The CIA’s Family Jewels Revisited

In my From Tragedy to Farce—Redux post, I described how then-military commission Judge Pohl (Col. Vance Spath now presides; see my post: Pohl Replaces Self as Nashiri Trial Judge) had ordered the prosecution to produce a lengthy list of documents and categories of information regarding the CIA’s interrogation and torture of Nashiri at various secret black sites over a four-year period. One insider characterized the order to the Miami Herald’s Carol Rosenberg thusly: “It’s a nuclear bomb that may shut down the case,” because it required production of so many of the agency’s closely guarded secrets. The possibility that the CIA simply might refuse to comply was widely considered.

But not so fast. The government sought reconsideration from Pohl, which he granted while relaxing his original order in various respects. In crucial sections he reminded prosecution lawyers of something they (and at least that one excitable insider, it seems) evidently had overlooked: that a commission evidence rule granted to the government the broad ability to provide content summaries in lieu of actual documents. See June 24, 2014 Order AE 120AA in Nashiri case docket (http://www.mc.mil/CASES.aspx). The faithfulness of earlier CIA summaries to the truth, you may recall, had been challenged by Kammen: back in June, 2013, while in full cry, he argued to Judge Pohl: “The CIA certainly has a history of misleading prosecutors…(and it has) a history of misleading judges…and I think that pattern is continuing…. [W]hat we have now…is a series of summaries that…we will demonstrate are false…. [T]he summaries are false, they are misleading, they are woefully inadequate for any meaningful presentation in a capital trial.”

Another obstacle for Kammen lurked in a Catch-22 arising from that ability of the government to substitute summaries for the underlying documents. The military judge has authority to decide upon the adequacy of summaries, but once he has done that in specific instances he is prohibited by commission law from reconsidering his decision, even if facts coming to light later contradict the approved summaries. (Kammen on August 4, 2014 pronounced the summaries produced by then in response to Pohl’s CIA-related orders as “virtually useless.”)

Pohl had devised a workaround for this quirk in the military commission rules by allowing the defense to seek more discovery (production of documents and other information) from the government on the subject matter of approved summaries questioned by the defense. That, according to Kammen, was the genesis of the defense motion to compel the government to produce the information and documents on the CIA’s treatment of Nashiri. Such further discovery would enable the defense to argue in court about any inconsistency between approved summaries and this newly produced information. But without any deadline for the government to provide that new discovery in what lead prosecutor Gen. Mark Martins describes as an “iterative, back-and-forth process” (which to Kammen “implies a slow trickle of discovery, right up to the eve of trial), the defense attorney predicted disaster. Given the defense’s scarce resources, Kammen asked how the defense could comply with the court’s timetable for the case in light of this drawn-out process. (See http://www.lawfareblog.com/2014/08/84-session-5-things-120-part-two/ — Aug. 4, 2014 transcript of proceedings, pgs. 4778-4787.) And, of course, much of the new discovery doubtless will be provided in summary form, leading a body to wonder whether a devil’s circle has been created. If additional discovery is required to show the inaccuracy of those new summaries, and the CIA again produces only more summaries that may not be accurate and sufficiently detailed according to the defense, where and when does that circle end?
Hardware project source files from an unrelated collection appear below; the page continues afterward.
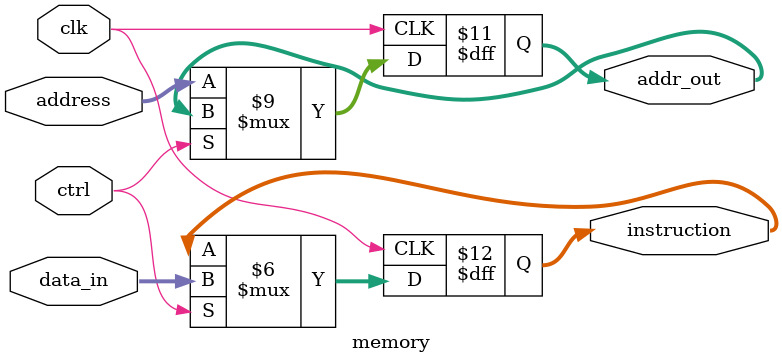
<source format=v>
module memory (clk, ctrl, address, data_in, addr_out, instruction);
	input clk, ctrl;
	input [7:0] address; //input from CU
	input [7:0] data_in;//input from memory 
	output reg [7:0] addr_out = 0; //output to memory
	output reg [7:0] instruction = 0;//output to CU
		
	always @(posedge clk) begin
		//ctrl 0 = read; ctrl 1 = write;
		if(!ctrl)
			addr_out <= address;
		else
			instruction <= data_in;
	end
endmodule

</source>
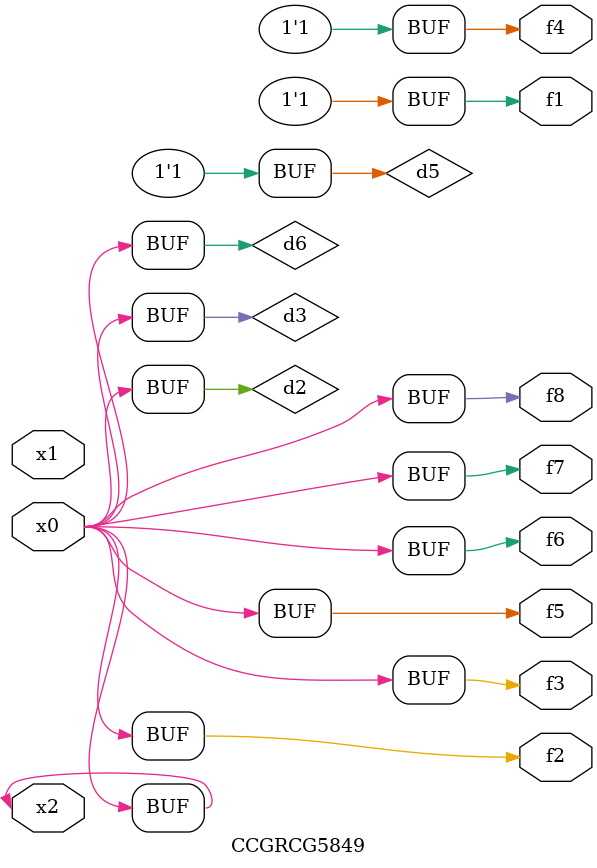
<source format=v>
module CCGRCG5849(
	input x0, x1, x2,
	output f1, f2, f3, f4, f5, f6, f7, f8
);

	wire d1, d2, d3, d4, d5, d6;

	xnor (d1, x2);
	buf (d2, x0, x2);
	and (d3, x0);
	xnor (d4, x1, x2);
	nand (d5, d1, d3);
	buf (d6, d2, d3);
	assign f1 = d5;
	assign f2 = d6;
	assign f3 = d6;
	assign f4 = d5;
	assign f5 = d6;
	assign f6 = d6;
	assign f7 = d6;
	assign f8 = d6;
endmodule

</source>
All this may seem to add up to a story only a lawyer could love. But what the CIA inflicted on Nashiri is vital to his case and his fate, both to enable the defense to challenge the admissibility of statements Nashiri made while a captive, and to mitigate his sentence (recall that death is one possibility) if he is convicted.
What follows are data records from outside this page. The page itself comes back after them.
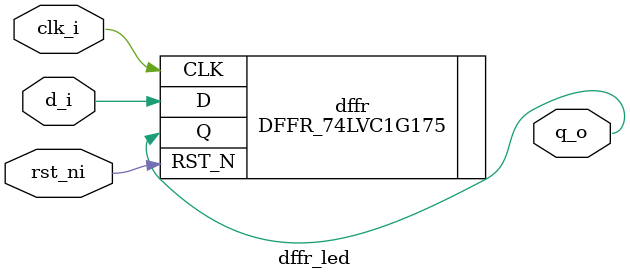
<source format=v>

module dffr_led (
  input  clk_i,
  input  rst_ni,
  input  d_i,
  output q_o
);
  DFFR_74LVC1G175 dffr (
    .CLK   ( clk_i  ),
    .D     ( d_i    ),
    .RST_N ( rst_ni ),
    .Q     ( q_o    )
  );
endmodule

</source>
Back in August 2014, Kammen continued to push for production of the underlying documents, even though commission law stands in his way. But completely outside the existing rules, I wonder about a judicial system in which the defense team, each member of which has Top Secret clearance at least and is bound by both a court order and, potentially, criminal law not to disclose classified information, may not be allowed to see those documents. And why they should not have the complete, unredacted 6,000 page-plus report on the CIA’s interrogation, detention and torture of captives by the CIA’s Senate Select Committee on Intelligence? Kammen and others suggest a reason: the documents and report would reveal cruelties far more terrible than we know. Not simply water-boarding, mock executions and Enhanced Interrogation Techniques (all of which were inflicted on Nashiri, the first two while he was naked and blindfolded), but far worse torture techniques.

I’ll continue to provide updates on this crucial battle.